Many scientific disciplines are presently undergoing technological revolutions that lead to a common challenge: managing a distributed data explosion. Detectors, medical imaging instruments, micro-arrays, and multi-sensor instruments are producing amounts of data that are rapidly exceeding the capacities of their current local data storage and computing environments.

In many cases these 'exploding data' are distributed from the very start, being produced by different research groups or distributed sensor networks. Consider examples like genome and protein analysis data produced by many research labs in the world, biobanks containing patient data from a variety of hospitals, biodiversity data collected at the banks of the river Waal, historical archives and text corpora in many different places. Combining these datasets allows for completely new forms of research. Moreover, experiments generating petabytes of data per year, such as LOFAR in radio-astronomy and CERN in particle physics, need more data processing power than ever can be located in a single facility, with data utilized by researchers all over the world.

From an ICT perspective, these data have similar properties: all require reliable storage, comprehensive archiving, secure coupling and sharing. We propose to build and roll out a nation-wide grid-based e-Science infrastructure, BiG Grid, that strengthens the international position of the Netherlands in many scientific areas. BiG Grid encompasses data storage facilities and data processing services, enabled by grid services, for a requested budget of 30 M€ over a four-year period.

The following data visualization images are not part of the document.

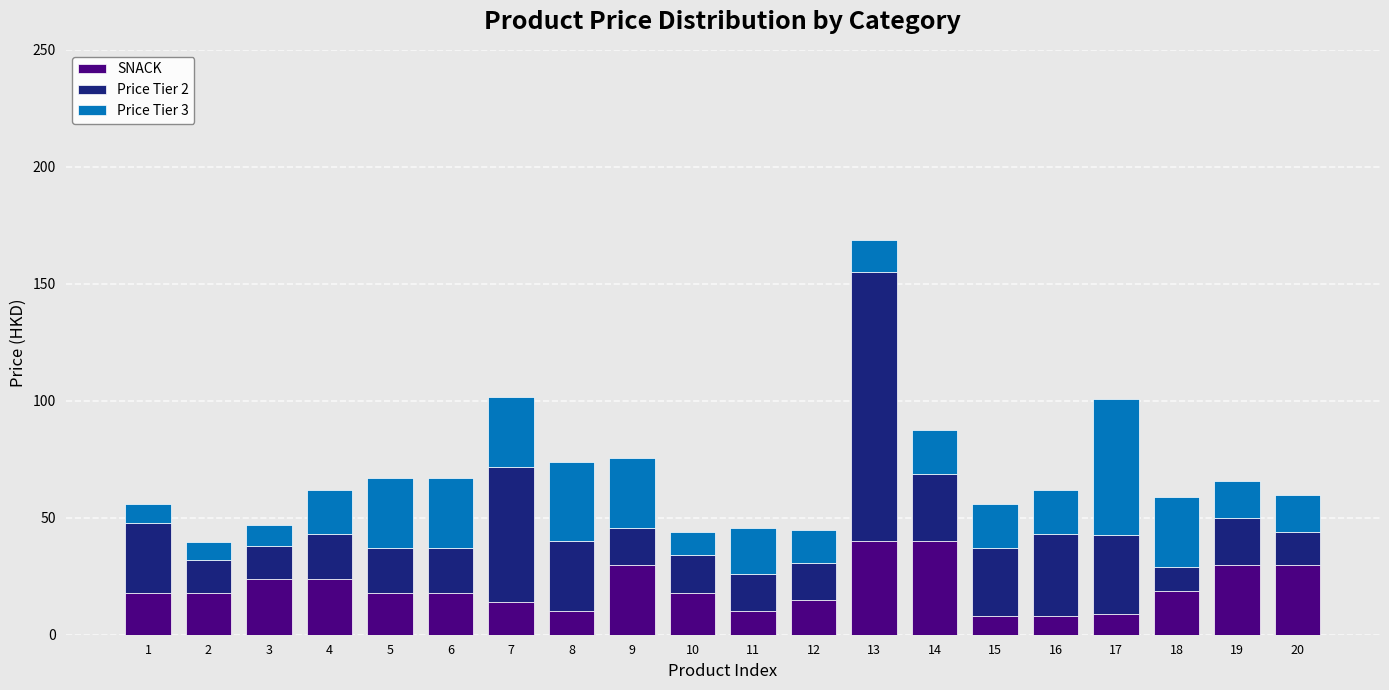

The SNACK series shows 31.6 at 6. True or false?

False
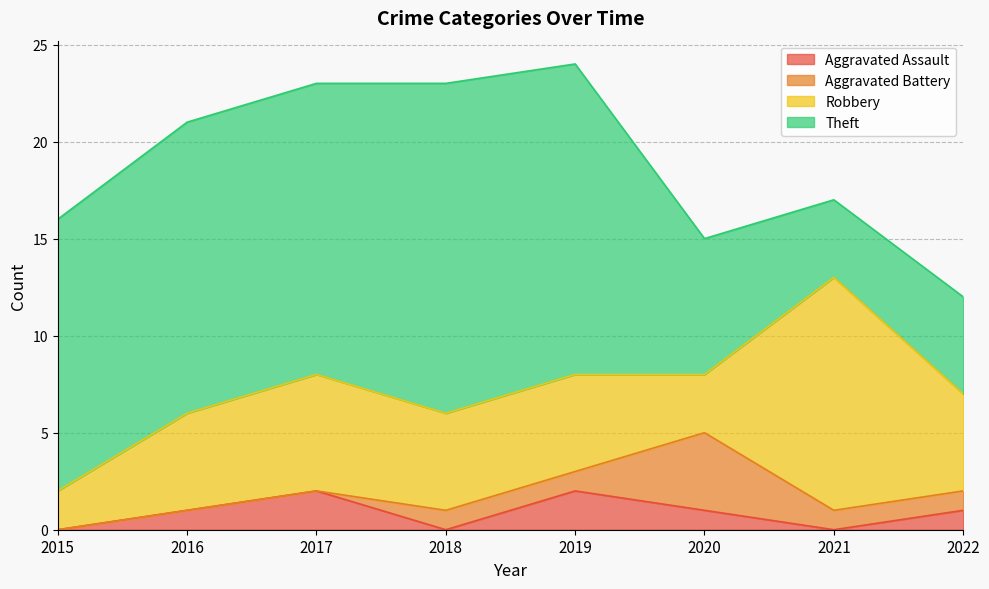

After their last crossing, which series has the higher values: Robbery or Theft?

Robbery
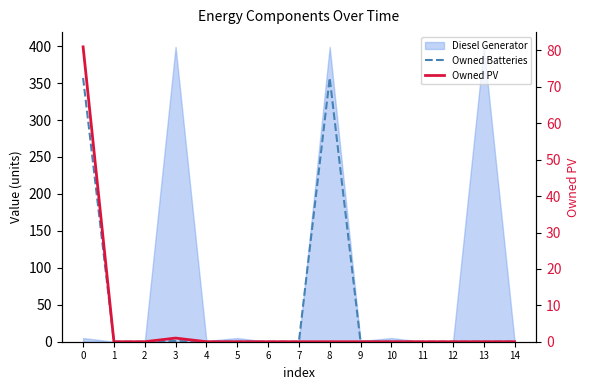

Which series changed the most between 4 and 11?

Owned Batteries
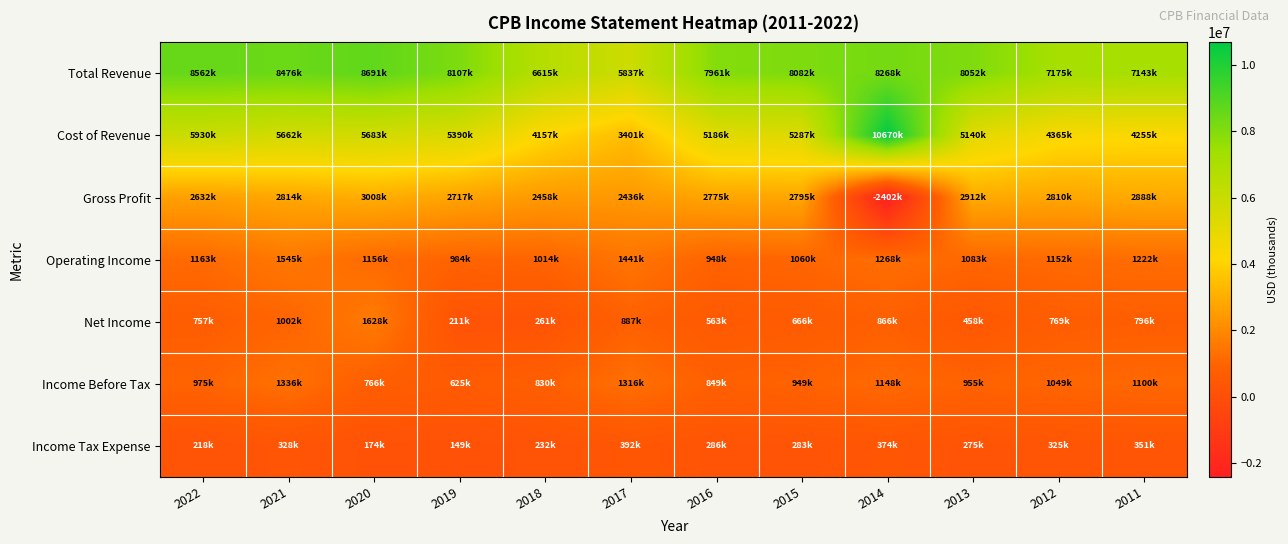

Rank the series at 2011 from highest to lowest value.

Total Revenue, Cost of Revenue, Gross Profit, Operating Income, Income Before Tax, Net Income, Income Tax Expense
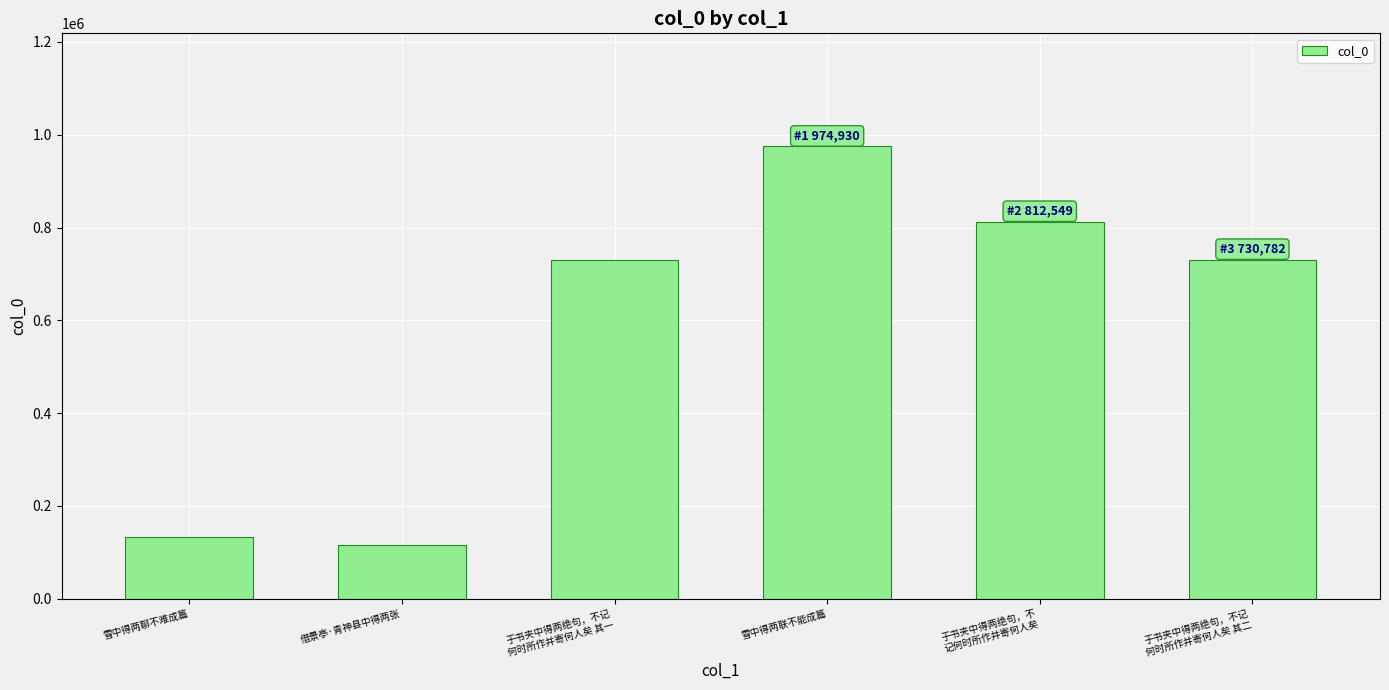

Between 于书夹中得两绝句，不
记何时所作并寄何人矣 and 于书夹中得两绝句，不记
何时所作并寄何人矣 其二, which is larger?

于书夹中得两绝句，不
记何时所作并寄何人矣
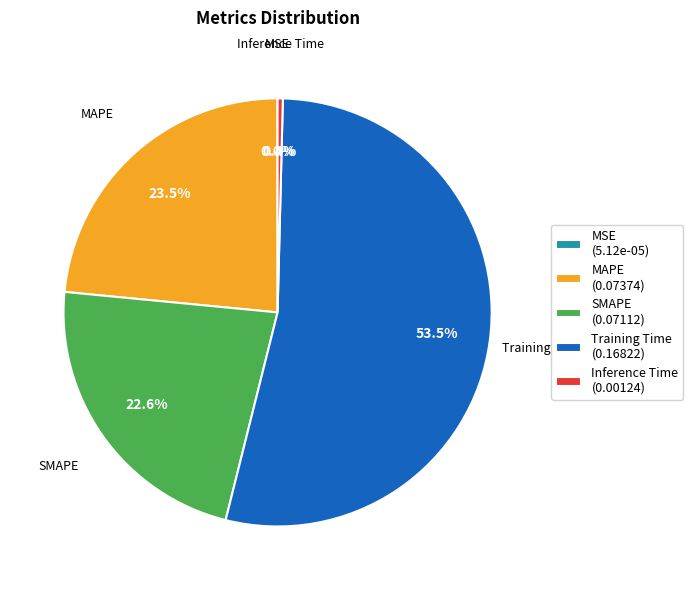

To the nearest percent, what is the combined percentage of Training Time and SMAPE?

76%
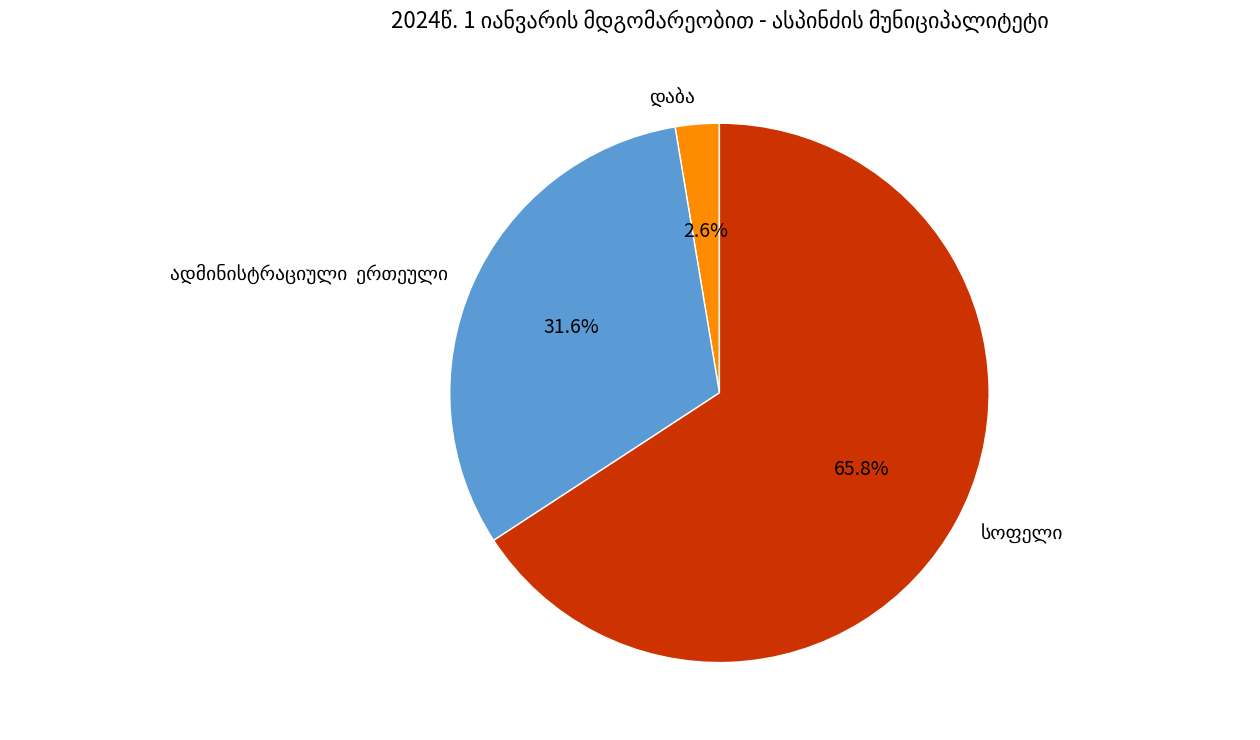

Is there any slice that represents more than half of the pie?

Yes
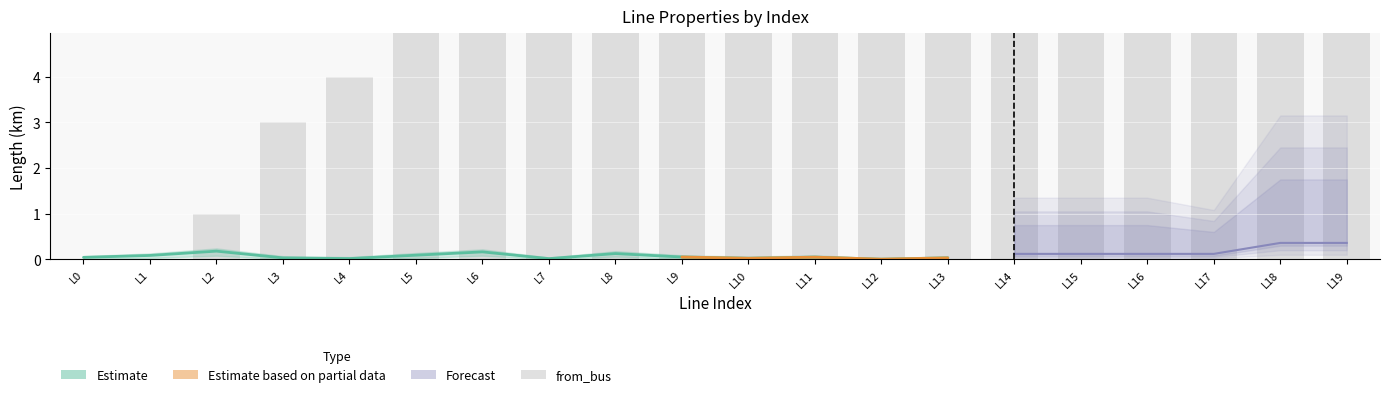

What is the ratio of the value at L10 to the value at L3?

3.0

The science case for this proposal is the integral of many different science cases, reflecting the broad scientific community base. The realization of BiG Grid is crucial to the success and continuity of many Dutch research communities, covering important areas such as life sciences, astronomy, particle physics, meteorology, and climate research, water management, to name just a few. However, the very nature of the new infrastructure, a multidimensional collaboration enabler and accelerator, allows for direct participation of also social sciences, humanities, and even addresses communities in administrative domains, like digital academic repositories.

One basic ingredient for the proposed infrastructure is the network. The Netherlands are already in an excellent position, due to the world-class network services provided by SURFnet, the upgrade of which has been secured from GigaPort-NG project. BiG Grid provides opportunities for enhanced international visibility. Dutch participation in international generic grid developments is already prominent (in flagship projects like EGEE and DEISA) and are on a national scale very well covered by the VL-e project. Coordinated by the Netherlands Genomics Initiative, NBIC is the key player for enabling informatics methodology for life sciences.

While the Netherlands is a leading player in the development of the grid, and has considerable expertise in bio-informatics, distributed sensors networks, and particle physics, the large-scale infrastructure to fully exploit this leading position is missing. The purpose of this proposal is to realize a science-wide national grid infrastructure. This puts the Netherlands at the forefront of grid developments, enabling many national ambitions. It enhances the excellent position of Dutch academic hospitals in patient data collections using the grid for biobanking. It enables major advances in drug discovery through combining data and through availability of massive compute resources for modelling. It allows industrial research labs, such as Philips, to both contribute to and profit from the available resources for engineering sciences. It positions LOFAR as the European centre for serving a variety of scientific communities using LOFAR data and the Netherlands as one of the Tier-1 sites for CERN's LHC experiments.